* _ДОКУМЕНТ_:
------------------------------------
Миры и столкновенья Осипа Мандельштама - [5]

Шрифт
Интервал

Когда же песня доходила до:

Setze Du mir einen Spiegel
Ins Herze hinein…[2]

— я физически чувствовала входящее мне в грудь Валерино зеленое венецианское зеркало в венце зубчатого хрусталя — с постепенностью зубцов: setze — Herze — и бездонным серединным, от плеча до плеча заливающим и занимающим меня зеркальным овалом: Spiegel» (II, 162–163).

Цветаева рассуждает как немецкий поэт! Но так должно говорить не только по отношению к немецкому, и не только у Цветаевой. Р. Я. Райт-Ковалева отмечала у Маяковского «совершенно сверхъестественное восприятие звуковой ткани любого языка». Это выражение некоего общего настроения. Поиски единого, в пределе — божественного всеязычного языка:

Не позабыть бы, друг мой,
Следующего: что если буквы
Русские пошли взамен немецких —
То не потому, что нынче, дескать,
Все сойдет, что мертвый (нищий) все съест —
Не сморгнет! — а потому, что тот свет,
Наш, — тринадцати, в Новодевичьем
Поняла: не без- а все-язычен.
------------------------------------
* _ПЕРЕЧЕНЬ СТРОК_:
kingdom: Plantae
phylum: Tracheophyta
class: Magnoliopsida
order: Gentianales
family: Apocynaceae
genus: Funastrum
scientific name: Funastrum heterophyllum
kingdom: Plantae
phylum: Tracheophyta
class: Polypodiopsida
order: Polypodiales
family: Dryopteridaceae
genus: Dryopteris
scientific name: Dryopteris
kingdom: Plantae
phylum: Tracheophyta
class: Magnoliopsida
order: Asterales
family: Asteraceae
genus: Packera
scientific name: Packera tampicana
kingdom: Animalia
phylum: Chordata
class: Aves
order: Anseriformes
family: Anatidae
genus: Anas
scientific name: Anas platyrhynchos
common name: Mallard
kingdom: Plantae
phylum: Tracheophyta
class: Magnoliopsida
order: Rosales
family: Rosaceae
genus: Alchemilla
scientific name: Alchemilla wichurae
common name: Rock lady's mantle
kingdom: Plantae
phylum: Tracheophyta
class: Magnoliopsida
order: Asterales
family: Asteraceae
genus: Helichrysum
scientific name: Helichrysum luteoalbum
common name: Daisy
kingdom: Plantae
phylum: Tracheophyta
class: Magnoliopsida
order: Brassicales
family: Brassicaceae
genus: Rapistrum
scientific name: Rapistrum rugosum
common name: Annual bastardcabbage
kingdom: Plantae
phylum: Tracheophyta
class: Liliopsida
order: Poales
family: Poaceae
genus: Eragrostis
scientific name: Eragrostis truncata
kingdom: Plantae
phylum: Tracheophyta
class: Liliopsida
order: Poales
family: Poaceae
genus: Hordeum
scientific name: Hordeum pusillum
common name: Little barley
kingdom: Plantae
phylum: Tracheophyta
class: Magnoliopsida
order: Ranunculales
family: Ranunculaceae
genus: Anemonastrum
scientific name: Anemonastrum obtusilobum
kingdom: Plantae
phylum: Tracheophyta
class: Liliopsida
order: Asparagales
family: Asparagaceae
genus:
------------------------------------
* _ЗАДАНИЯ_:
- A) Измените фрагмент текста о Мандельштаме, начиная со слов «Цветаева рассуждает как» и заканчивая словами «без- а все-язычен.»: замените «Маяковского» на «Пастернака» и приведите весь фрагмент.
- B) Перечислите все немецкие слова, которые приведены в тексте о Мандельштаме в абзаце, начинающемся словами «— я физически чувствовала».
- C) Продолжите текст о Мандельштаме после стиха «Поняла: не без- а все-язычен.».

* _РЕЗУЛЬТАТЫ ПО ЗАДАНИЯМ_:
- A)
Цветаева рассуждает как немецкий поэт! Но так должно говорить не только по отношению к немецкому, и не только у Цветаевой. Р. Я. Райт-Ковалева отмечала у Пастернака «совершенно сверхъестественное восприятие звуковой ткани любого языка». Это выражение некоего общего настроения. Поиски единого, в пределе — божественного всеязычного языка:

Не позабыть бы, друг мой,
Следующего: что если буквы
Русские пошли взамен немецких —
То не потому, что нынче, дескать,
Все сойдет, что мертвый (нищий) все съест —
Не сморгнет! — а потому, что тот свет,
Наш, — тринадцати, в Новодевичьем
Поняла: не без- а все-язычен.

- B) setze, Herze, Spiegel

- C)
(II, 350)

Наш большой друг Мирон Семенович Петровский говорит: «Исследователь должен быть конгениален автору. В вашем случае — кон-идиотичен». Ну что ж, это наш прификс за понимание.

DA CAPO[3]

Hier atmet wahre Poesie…

H. Heine[4]

I’ vidi ben, si com’ ei ricoperse

Lo cominciar con l’ altro, che poi venne,

Che fur parole alle prime diverse.

Dante Alighieri. «Divina Commedia»[5]

Сюжет этого бессюжетного шуточного стихотворения Осипа Мандельштама — «Дайте Тютчеву стрекозу…» (1932) — возникает намного раньше, и его анализ придется начать издалека. Русская поэзия непредставима без пира: от сниженного образа самого забубенного пьянства — и до возвышенного, философски патетического «разума великолепного пира». Как сказал поэт, поэзия — это «воспламененное сознание», con s cience ardente. Пастернак, зажигая греческий смысл слова «пир» — «огонь», пишет в 1913 году:

Пью горечь тубероз, небес осенних горечь
И в них твоих измен горящую струю.
Пью горечь вечеров, ночей и людных сборищ,
Рыдающей строфы сырую горечь пью.

Мандельштам откликается на пастернаковские «Пиршества» с законной горечью и гордостью лишенца:

Кому зима — арак и пунш голубоглазый,
Кому душистое с корицею вино,
Кому жестоких звезд соленые приказы
В избушку дымную перенести дано.
(II, 36)

В 1928 году Пастернак переписывает свои стихи:

Наследственность и смерть — застольцы наших трапез.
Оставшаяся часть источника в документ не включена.